/Car_Data_Statistical_Analysis

The purpose of this analysis is to help Mechacar's Manufacturing team to understand what car features impact car performance the most. The manufacturing team will incorporate the insights into the manufacturing process aiming to produce the best performing cars in the market, rebrand the company image, and regain market share.

Primary LanguageR

Predicting Car Performance: Statistical Analysis using R


Business Problem

Mechacar, a car manufacturer and distributor with more than 30 years of experience in the market. It has experienced a yearly 8%-10% decline in sales in the last three consecutive years. The competition has launched more efficient cars and the preferences of consumers have shifted.

Purpose

The purpose of this analysis is to help Mechacar's Manufacturing team to understand what car features impact car performance the most. The manufacturing team will incorporate the insights into the manufacturing process aiming to produce the best performing cars in the market, rebrand the company image, and regain market share.


Overview of Approach

There is a dataset in csv format:

  • The dataset MechaCar_mpg.csv contains information about car attributes and car performance . Car attributes are vehicle lenght, vehicle weight, spolier angle, ground clearance, and All-wheel-drive. Car performance is measured in mpg (miles per gallon).

  • The code used to perform the analysis is contained in Car_Data.RScript.R

  • Multiple linear regression is performed in the dataset using RStudio. P-value and significance level are used as metrics to assess the impact of car features in car performance.

  • A study design about Mechacar vs the competition is outlined at the end for future study.


Executive Summary:

  • Vehicle lenght and ground clearance showed to have a significant impact on vehicle performance. However, they are not the only predictors of performance.
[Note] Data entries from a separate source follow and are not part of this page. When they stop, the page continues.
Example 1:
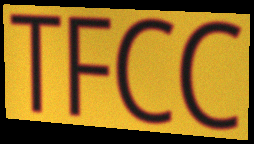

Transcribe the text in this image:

TFCC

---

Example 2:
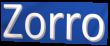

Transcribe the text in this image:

Zorro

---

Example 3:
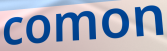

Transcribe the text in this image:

comon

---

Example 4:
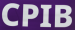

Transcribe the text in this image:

CPIB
New variables need to be incorporated in the study in order to build a more acurate model.

Analysis on Car performance MPG:

Linear Regression

In the next image we can visualize the summary statistics of our Multiple Linear Regression model:

Interpretation of summary statistics:

  • According to our results, ground clearance and vehicle lenght (as well as intercept) are statistically unlikely to provide random amounts of variance to the linear model. In other words the vehicle length and ground clearance have a significant impact on vehicle performance (mpg).
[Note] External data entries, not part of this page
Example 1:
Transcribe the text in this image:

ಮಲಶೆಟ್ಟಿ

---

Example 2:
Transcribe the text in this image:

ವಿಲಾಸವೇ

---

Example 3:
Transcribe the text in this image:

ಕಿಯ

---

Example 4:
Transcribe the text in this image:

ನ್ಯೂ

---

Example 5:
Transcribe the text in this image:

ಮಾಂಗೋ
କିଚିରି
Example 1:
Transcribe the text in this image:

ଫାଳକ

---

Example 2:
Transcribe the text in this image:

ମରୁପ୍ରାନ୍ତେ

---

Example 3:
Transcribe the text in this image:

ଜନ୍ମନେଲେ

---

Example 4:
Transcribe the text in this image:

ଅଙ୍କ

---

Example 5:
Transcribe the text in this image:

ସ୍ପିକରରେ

  • The P-value of our linear regression analysis is 2.277e-11, which is much smaller than our assumed significance level of 0.05%. Therefore, we can state that there is sufficient evidence to reject our null hypothesis, which means that the slope of our linear model is not zero. In other words, changes in ground clearance and vehicle lenght impact car performance measured in miles per gallon.
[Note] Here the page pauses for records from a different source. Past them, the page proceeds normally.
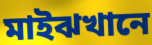
মাইঝখানে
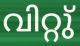
വിറ്റു്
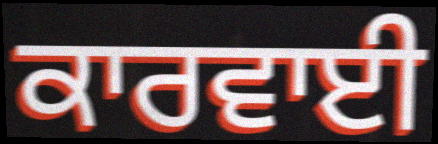
ਕਾਰਵਾਈ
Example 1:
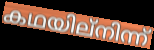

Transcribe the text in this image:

കഥയില്നിന്ന്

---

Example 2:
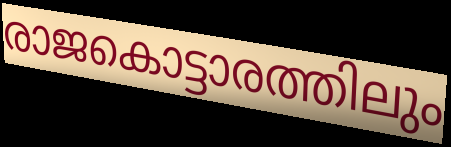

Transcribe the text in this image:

രാജകൊട്ടാരത്തിലും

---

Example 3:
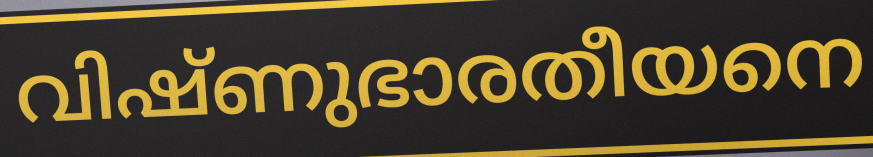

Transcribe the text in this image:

വിഷ്ണുഭാരതീയനെ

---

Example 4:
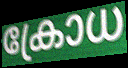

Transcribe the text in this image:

ക്രോധ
  • Although the ground clearance and vehicle length have a significant impact on vehicle performance (mpg), this linear model is not ideal. Our intercept is statistically significant, it means there are other variables and factors that contribute to the variation in mpg that have not been included in our model. To accurately predict vehicle performance, we need to use a more robust model.


Study Design: MechaCar vs Competition

If we would like to perform a formal statistical study that can quantify how our company performs against the competition these are the steps I recommend implementing:

  1. Select a random sample of the population to participate in the study (Exclude children below 16 years old): Select no more than 10,000 participants who live in a city that has a high demand for the two car makers.

  2. Select one type of car that is similar in both brands to evaluate, for example: Van, truck, hatchback.

  3. Define metrics that are important for consumers when evaluating cars. For example: safety rating, city fuel efficiency, horse power, highway fuel efficiency, mainteinance cost, vehicle price, green score, awards and accolades, sound system, transmision type.

  4. Design a survey to ask each participant to rate each metric in relation if they prefer brand A, brand B.

  5. Define an Hypothesis: For each metric the hypothesis will be:

  • #H0 : There is no difference in frequency distribution between participants preferring brand A and brand B.
  • #Ha : There is a difference in frequency distribution between participants preferring brand A and brand B.
  1. Hypothesis Testing:

We need to evaluate each metric: Is there a difference in frequency between a participant selecting car maker A and car maker B? We will perform a Chi-squared test. The chi-squared test is used to compare the distribution of frequencies across two groups (car maker A and car maker B). With the P-Value and the interval of confidence we will reject or accept the hypothesis.

  1. Data needed:

We will need to tabulate the results of the survey for the 10,000 respondents. Brand A and Brand B are columns and the rows are the metrics. Each value can only be zero or 1.


Recommendations:

  • We need more data to be able to create a more robust model that can help us preduct car performance. The dataset provided only had 50 observations. Also, new variables need to be incorporated to analyze if besides vehicle lenght and ground clearance there are other variables that highly impact performance.